Hi! Thanks a lot for training those models :) ! It could be interesting to propose them but there should be a way to evaluate their performances. Do you know any french and german supervised and/or unsupervised tasks we could use to benchmark those embeddings ?

a-pagano commented 6 years ago

Hi! I must say I am new to the world of word/sentence embeddings and do not know much about common evaluation methods/datasets for these languages. A quick search returned some datasets for "28 monolingual word similarity tasks for 6 languages" (the data/get_evaluation.sh script allows to download datasets for german and french language amongst others) and some syntactic and semantic evaluation datasets for german (although these do not seem to be official benchmarks). German and french datasets can also be found for Task 2 of the official SemEval-2017 evaluation framework.

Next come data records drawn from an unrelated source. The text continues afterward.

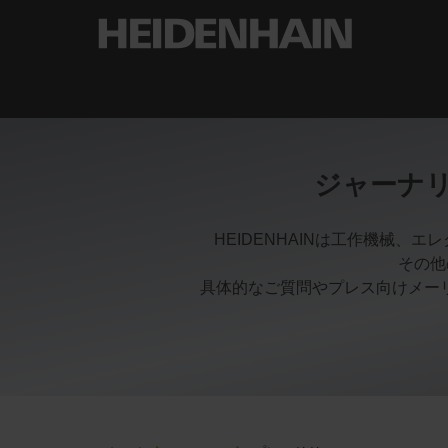
ジャーナ
HEIDENHAINは工作機械
その他
具体的なご質問やプレス向けメー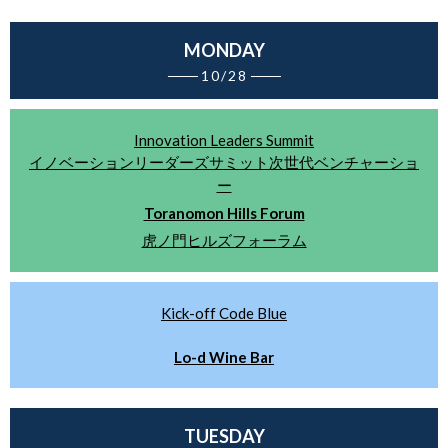
MONDAY
───
10/28
───
Innovation Leaders Summit
イノベーションリーダーズサミット次世代ベンチャーショ
ー
Toranomon Hills Forum
虎ノ門ヒルズフォーラム
Kick-off Code Blue
Lo-d Wine Bar
TUESDAY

guptaprkhr commented 6 years ago

Hi, Sorry for the late reply. Can you share the models? (preferably on Google drive or Dropbox). We'll try to do the evaluations using some downstream supervised tasks. We can't use word similarity tasks for benchmarking our sentence embeddings obtained by averaging. Although we can use them to evaluate the robustness of the word embeddings.

a-pagano commented 6 years ago

Sure! Here they are: https://drive.google.com/file/d/199WZvUYTDaOl-xAwhLowVNFFdv_2eiXF/view?usp=sharing. The tar archive contains two files: fr_model.bin and de_model.bin

guptaprkhr commented 6 years ago

Hi @a-pagano , Thank you. We will evaluate the models and come back to you soon.

laleye commented 5 years ago

Hi Sorry, Can we have the result of your evaluation and the task used?

adelra commented 4 years ago

We have tested the Fr model and the results were not that good, could you please share your results?